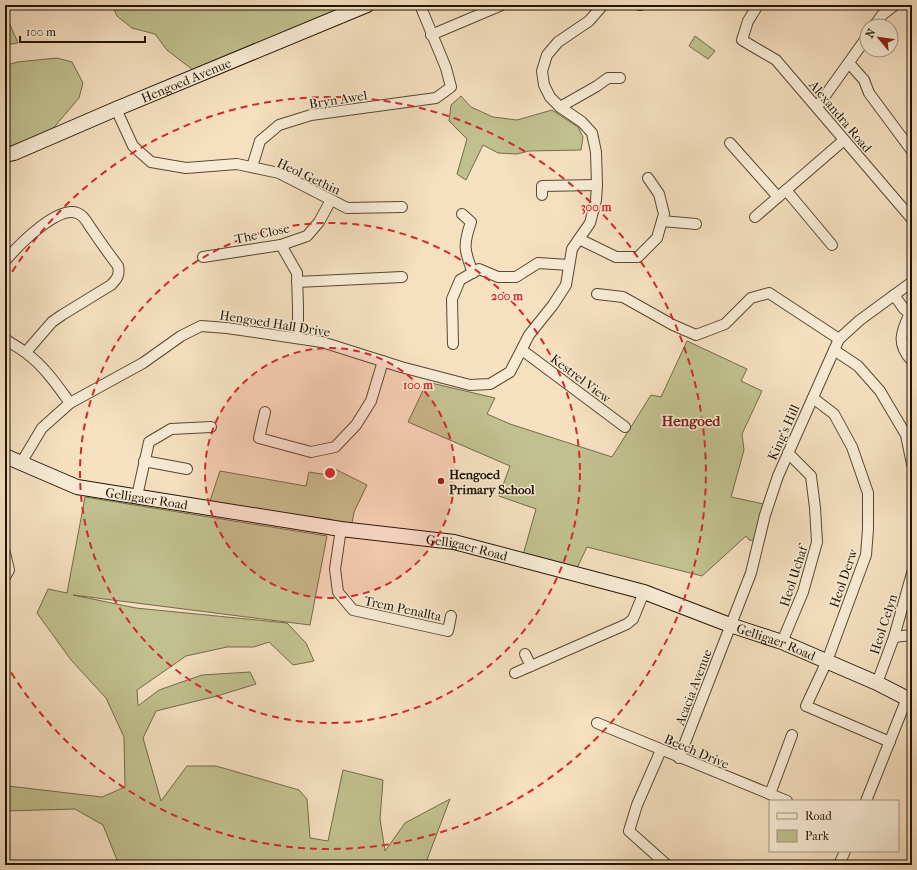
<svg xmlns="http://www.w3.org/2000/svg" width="917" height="870" viewBox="0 0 917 870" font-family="'IM FELL French Canon',serif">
  <rect width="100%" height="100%" fill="#f5e0c0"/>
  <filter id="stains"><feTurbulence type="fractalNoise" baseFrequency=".005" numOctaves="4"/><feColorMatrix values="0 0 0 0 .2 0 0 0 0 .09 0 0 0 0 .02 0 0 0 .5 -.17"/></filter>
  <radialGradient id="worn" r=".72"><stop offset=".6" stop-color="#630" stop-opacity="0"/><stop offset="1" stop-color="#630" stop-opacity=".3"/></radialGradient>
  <!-- green -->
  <g fill="#c1c18f" stroke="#726b49">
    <polygon points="112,5 348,5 193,70 167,50 155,34 132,28 117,16"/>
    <polygon points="5,13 18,43 5,45"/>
    <polygon points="695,36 715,51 708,59 689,46"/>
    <polygon points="57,58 72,62 83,83 79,98 50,132 5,148 5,66 17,62"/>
    <polygon points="461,96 471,107 493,117 517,120 552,110 578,127 583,137 581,150 529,151 517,154 498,153 483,145 466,180 457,174 467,139 449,121 451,105"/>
    <polygon points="687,341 747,369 741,381 762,391 742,434 744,450 731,497 764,504 756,541 749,540 746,536 702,576 587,547 577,568 523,555 536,509 499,496 510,466 408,422 427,382 495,398 487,414 510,424 612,457 651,395 661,397"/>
    <polygon points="331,467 367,485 354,512 352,523 332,522 330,519 324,519 320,523 209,504 220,471 306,486 309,472 328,475"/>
    <polygon points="85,497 327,536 310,625 73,595 136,608 287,623 306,643 314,661 293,665 269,642 254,647 227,647 186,656 137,690 138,706 159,690 202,675 250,672 256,684 217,696 156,711 143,738 161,801 187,766 216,766 299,790 307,799 310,838 328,841 343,770 383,780 380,819 385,851 405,823 450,799 425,865 119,865 103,825 75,809 5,811 5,787 8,786 102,797 125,787 124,737 106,698 71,660 37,613 48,589 67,593"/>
  </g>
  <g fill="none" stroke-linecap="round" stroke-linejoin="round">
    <!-- street casing -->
    <g stroke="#574832" stroke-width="12">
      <g id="street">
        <polyline points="639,5 641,5"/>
        <polyline points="758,5 748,21 742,40 776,60 912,219"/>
        <polyline points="874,26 882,15 895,5"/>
        <polyline points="431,35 502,5"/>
        <polyline points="849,63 864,80 869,93 912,151"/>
        <polyline points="560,107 597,86 608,78 620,78"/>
        <polyline points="817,107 867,37"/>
        <polyline points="116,109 133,146 151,162 186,168 237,164 279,173 347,208 402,207"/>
        <polyline points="730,143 778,197"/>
        <polyline points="252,167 260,141 279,125 311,115 436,98 451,87 446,68 420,5"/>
        <polyline points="786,190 832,245"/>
        <polyline points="542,195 542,186 597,185"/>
        <path d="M462,214L471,222C463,245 464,250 473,273"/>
        <polyline points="755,217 844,140"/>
        <polyline points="662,221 696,224"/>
        <polyline points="579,239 616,257 638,257 657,238 664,214 659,194 648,178"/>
        <polyline points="281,245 297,273 298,308 298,338"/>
        <polyline points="203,257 281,245 307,236 319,222 331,200"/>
        <path d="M5,261C17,247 63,198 82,216C86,219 89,226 93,231C101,243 109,254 118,266C120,275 117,279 111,285L62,315L52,322L26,352"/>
        <polyline points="297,282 402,277"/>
        <polyline points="597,294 623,297 673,325 696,335 725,324 751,298 769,293 839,339"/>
        <polyline points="894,295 904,309 912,315"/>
        <path d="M910,313C901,332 896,344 912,361"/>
        <path d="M5,339C12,344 20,348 26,353C44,366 57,385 70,403"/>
        <polyline points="453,344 452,299 460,280 479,269 498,277 516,277 538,263 569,265"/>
        <polyline points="522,350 625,427"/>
        <polyline points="834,350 858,366 880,391 906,435 912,464"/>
        <polyline points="813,398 834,414 852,447 868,493 868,529 866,555 827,661 806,706 890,742"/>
        <polyline points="265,412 259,438 311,452 335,447 356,425 371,401 383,361"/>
        <polyline points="144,461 187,469"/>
        <polyline points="21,463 42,428 70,403 143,363 181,336 201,326 227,328 322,342 401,367 470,385 490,384 510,372 529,335 553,305 566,285 572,249 590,223 596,200 597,185 596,152 592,133 582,122 560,107 550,97 544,85 542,71 547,55 558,42 589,21 603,5"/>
        <polyline points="137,496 149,442 171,429 211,427"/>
        <polyline points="341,529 335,569 338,592 353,610 448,631 451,616"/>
        <polyline points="5,553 9,570 5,577"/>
        <polyline points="894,637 912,635"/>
        <polyline points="782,642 803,592 817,542 815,508 811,476 788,453"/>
        <polyline points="525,654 531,666"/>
        <polyline points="515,673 627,624 633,619 644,592"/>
        <polyline points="877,683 894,637 912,573"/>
        <polyline points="597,723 787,801"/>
        <polyline points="661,750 637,805 629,831 667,865"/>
        <polyline points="679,758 751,573 765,515 778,476 839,339 860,320 912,282"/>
        <polyline points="770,794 792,735"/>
        <polyline points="866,801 907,698"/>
        <polyline points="839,865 845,851"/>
      </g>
    </g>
    <!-- secondary casing -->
    <g stroke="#221503" stroke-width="16">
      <g id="secondary">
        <path id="s1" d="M5,155L14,153L116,109L367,5"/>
        <path id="s2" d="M5,456L77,487L341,529L454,542L644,592L730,625L782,642L877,683L912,701"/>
      </g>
    </g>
    <!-- street -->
    <use href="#street" stroke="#f8ebd6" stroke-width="10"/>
    <!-- secondary -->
    <use href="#secondary" stroke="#f8ebd6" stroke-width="14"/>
  </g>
  <!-- distance rings -->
  <circle cx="330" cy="473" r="125" fill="#d62828" fill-opacity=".12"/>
  <g fill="none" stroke="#d62828" stroke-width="2" stroke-dasharray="7 5">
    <circle cx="330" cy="473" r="125"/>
    <circle cx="330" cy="473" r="250"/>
    <path d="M6 282A376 376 0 1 1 6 664"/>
  </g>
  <!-- markers -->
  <circle fill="#8f2418" stroke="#f8ebd6" stroke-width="1.5" cx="441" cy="481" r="4"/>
  <g text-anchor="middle" stroke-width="3" stroke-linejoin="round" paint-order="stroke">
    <!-- street labels -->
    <g font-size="13" fill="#221503" stroke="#f8ebd6">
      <text dy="5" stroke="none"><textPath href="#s1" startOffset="196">Hengoed Avenue</textPath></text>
      <text transform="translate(338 99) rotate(-9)" y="5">Bryn Awel</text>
      <text transform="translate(841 116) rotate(50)" y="5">Alexandra Road</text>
      <text transform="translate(309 176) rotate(25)" y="5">Heol Gethin</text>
      <text transform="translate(262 233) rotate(-12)" y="5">The Close</text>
      <text transform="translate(275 323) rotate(9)" y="5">Hengoed Hall Drive</text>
      <text transform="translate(581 378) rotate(37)" y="5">Kestrel View</text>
      <text transform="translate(783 432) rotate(-66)" y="5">King's Hill</text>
      <text dy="5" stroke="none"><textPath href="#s2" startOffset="149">Gelligaer Road</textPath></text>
      <text dy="5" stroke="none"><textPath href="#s2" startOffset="473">Gelligaer Road</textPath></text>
      <text transform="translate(793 576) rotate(-72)" y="5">Heol Uchaf</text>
      <text transform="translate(843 578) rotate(-71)" y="5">Heol Derw</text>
      <text transform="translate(403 608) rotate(12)" y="5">Trem Penallta</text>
      <text transform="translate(883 624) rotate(-72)" y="5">Heol Celyn</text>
      <text dy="5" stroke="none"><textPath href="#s2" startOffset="797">Gelligaer Road</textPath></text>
      <text transform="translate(693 687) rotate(-69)" y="5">Acacia Avenue</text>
      <text transform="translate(697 751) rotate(23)" y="5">Beech Drive</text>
    </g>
    <!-- poi labels -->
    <g font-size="13" font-weight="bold" fill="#221503" stroke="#f8ebd6" text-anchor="start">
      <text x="449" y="479">Hengoed<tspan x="449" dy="15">Primary School</tspan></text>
    </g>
    <!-- quarter labels -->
    <g font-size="15" font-weight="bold" fill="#7a1f14" stroke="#f8ebd6">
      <text x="691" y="426">Hengoed</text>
    </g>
  </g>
  <circle cx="330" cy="473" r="6" fill="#d62828" stroke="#f8ebd6" stroke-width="2"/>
  <g font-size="12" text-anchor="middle" font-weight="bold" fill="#d62828" stroke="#f8ebd6" stroke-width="3" stroke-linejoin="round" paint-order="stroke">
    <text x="596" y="211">300 m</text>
    <text x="507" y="300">200 m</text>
    <text x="418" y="389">100 m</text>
  </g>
  <!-- margin -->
  <rect width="917" height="870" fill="none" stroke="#f5e0c0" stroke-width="20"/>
  <rect x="6" y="6" width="905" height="858" fill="none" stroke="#221503" stroke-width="2"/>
  <rect x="10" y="10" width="897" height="850" fill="none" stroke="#221503"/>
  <!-- legend -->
  <rect x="769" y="800" width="130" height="52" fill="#f8ebd6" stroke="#a29582"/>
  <rect x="777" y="813" width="20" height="6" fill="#f8ebd6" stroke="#a29582"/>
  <text x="805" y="820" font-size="12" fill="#221503">Road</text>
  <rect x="777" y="830" width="20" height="12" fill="#c1c18f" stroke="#a29582"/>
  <text x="805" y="840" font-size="12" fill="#221503">Park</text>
  <!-- north arrow -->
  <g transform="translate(879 38) rotate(299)"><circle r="19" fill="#f8ebd6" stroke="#a29582"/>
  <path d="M0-3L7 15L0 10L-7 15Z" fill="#8f2418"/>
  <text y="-6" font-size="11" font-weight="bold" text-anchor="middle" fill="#221503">N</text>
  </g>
  <!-- scale -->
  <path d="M20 36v6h125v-6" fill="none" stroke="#221503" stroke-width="2"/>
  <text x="26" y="36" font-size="12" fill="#221503" stroke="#f8ebd6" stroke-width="3" paint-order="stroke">100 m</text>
  <rect width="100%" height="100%" filter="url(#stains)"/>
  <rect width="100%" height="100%" fill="url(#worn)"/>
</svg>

===

• **What is expected**: Within the entries above, find the string "worn" and return each line that holds it.

• **Response to this task**:
  <radialGradient id="worn" r=".72"><stop offset=".6" stop-color="#630" stop-opacity="0"/><stop offset="1" stop-color="#630" stop-opacity=".3"/></radialGradient>
  <rect width="100%" height="100%" fill="url(#worn)"/>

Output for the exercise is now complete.